The Film: Joel O. Shapiro's 2005 film The Visionary The Scientist: The 17 minute film explores the more Fellini-esque side of scientists Nikola Tesla, starting with him no-showing his acceptance of the Edison Prize in 1917. What's Missing? The Visionary makes no attempt to be comprehensive, but a few more references to Tesla's extraordinary biography for those wanting to know more couldn't have hurt. The film focuses primarily on Tesla's tower, necessarily omitting for time much of his entertaining early life. Verdict: If you're curious, sample the gorgeous cinematography of the film here. The Prestige will have to do for now. The Film: The animated short Paprika, not to be confused with the 2006 feature length Japanese anime of the same name. The Scientist: Albert Szent-Györgyi, who extracted Vitamin C from paprika in the early part of the twentieth century. He also saved Jews during World War II, so despite the cute animation, there's a big time story here. What's Missing? To watch Paprika you'd think Szent-Györgyi was a paprika farmer in Hungary who happened to make a discovery. In reality he was a Cambridge grad with a long history of important science. But that's not the point in this child-oriented cartoon. Verdict: Paprika is a fun YouTube, if a bit light on science. You can watch it in its entirety here.

The Film: Jim Berry and Fritz Michel's hospital short Semmelweis The Scientist: Ignaz Semmelweis was a doctor whose genius idea that doctors should wash their hands is roundly frowned upon by a generation of obsessive-compulsives. A law school dropout, he found he could make an impact in early medicine. What's Missing? Set in a Vienna hospital (right), the filmmakers even made a trip to get a few evocative exteriors. Still, Semmelweis's epilogue reveals that Semmelweis was beaten to death by guards in a lunatic asylum, a scene you never omit from a screenplay. Verdict: Some of the production values scream "We shot this in Yonkers," but hey, they did shoot it in Yonkers. A fun and entertaining, if amateurish, look at nineteenth century science.
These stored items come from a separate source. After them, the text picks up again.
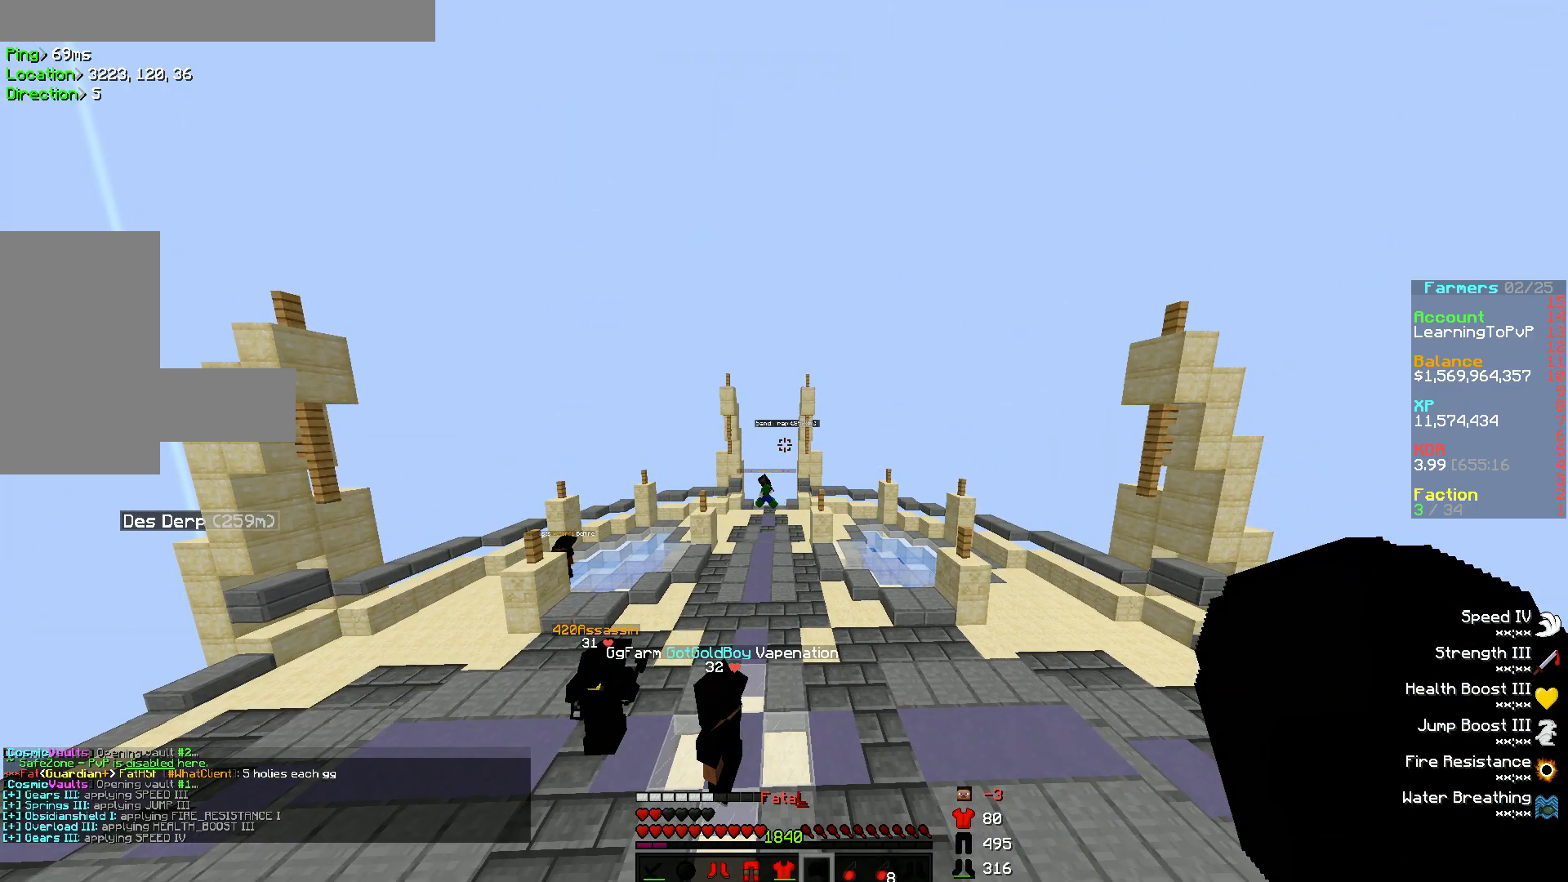
{"keys": [], "mouse": [], "events": [[100, "w", "down"], [167, "w", "up"]]}
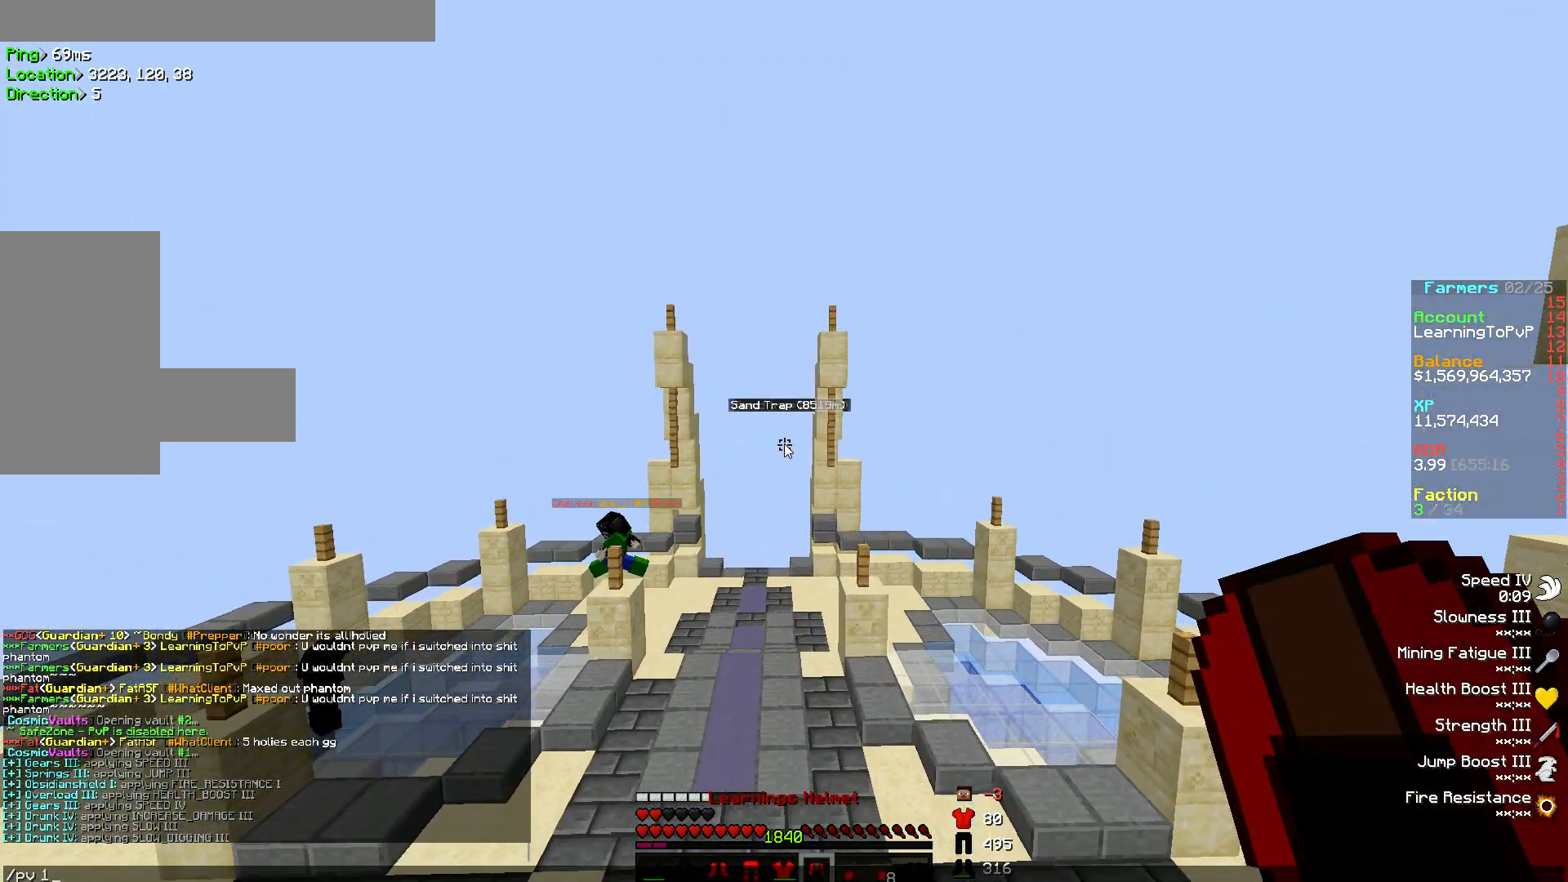
{"keys": [], "mouse": [], "events": []}
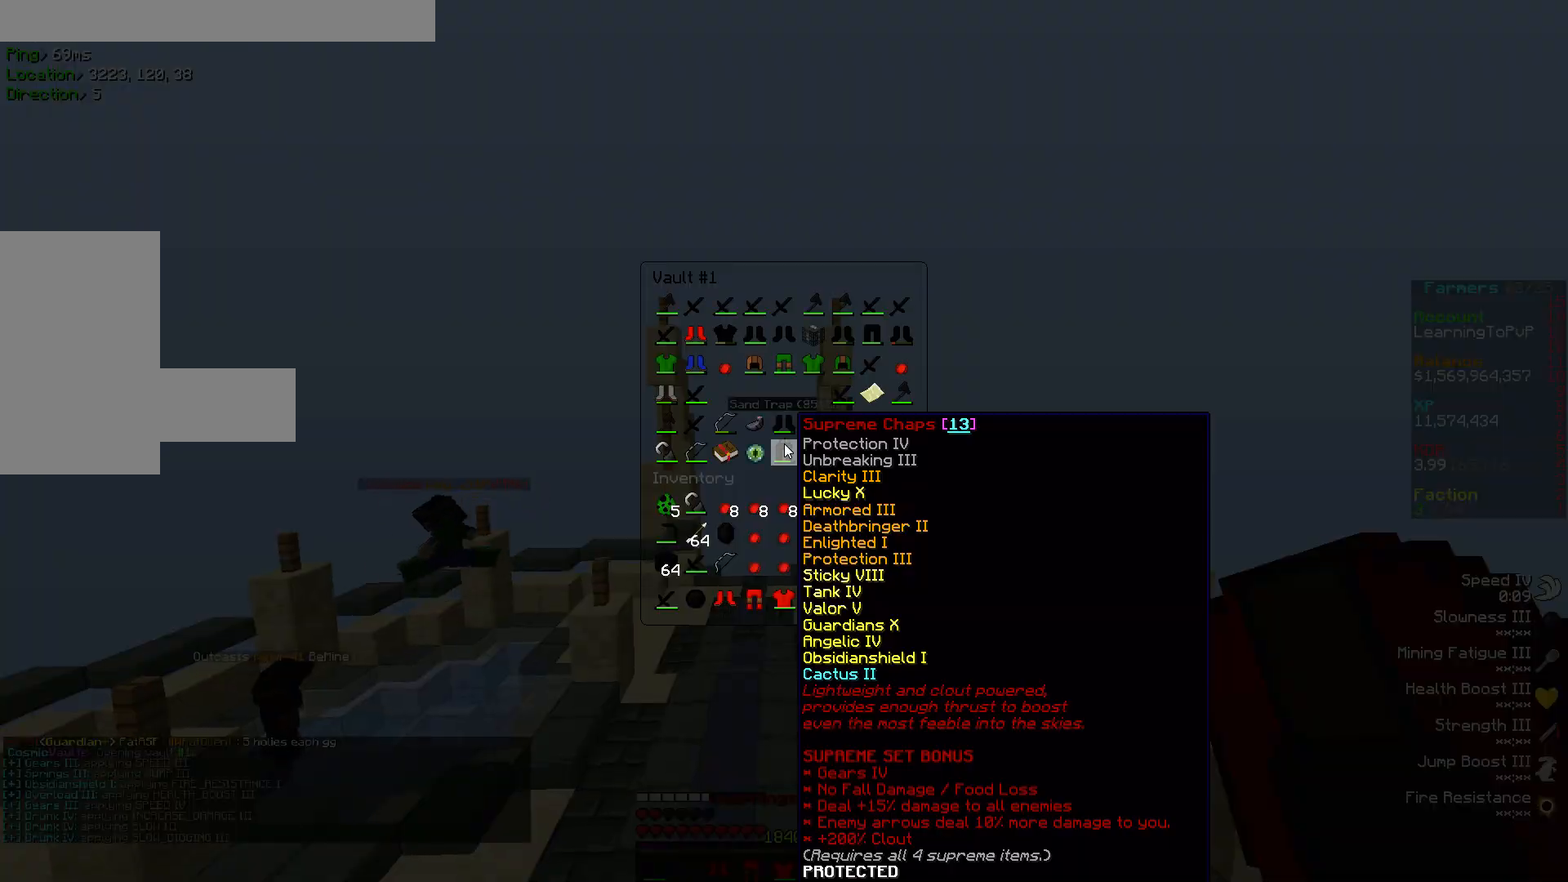
{"keys": [], "mouse": [], "events": []}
The Film: experimental documentary Great Stupidity and Profound Genius from director Benita Raphan, who last worked on a highly regarded Buckminster Fuller documentary. The Scientists: The film profiles Helen Keller, Paul Erdos (right), and other great geniuses in a unique free flow of sound and image. What's Missing? With echoes of Hollis Frampton's Zorn's Lemma, the film doesn't really make a convincing argument for how "stupidity" relates to genius, but it gets points for challenging Jesus' IQ and its compelling abstract visuals. The highlight is undoubtedly a ten year prodigy's explanation of how he solves complicated equations. Verdict: It doesn't get less marketable than a short documentary, but Benita Raphan's fascinating tribute airs on The Sundance Channel from time to time. She's a promising young talent in the field, and you have to eagerly anticipate her next project.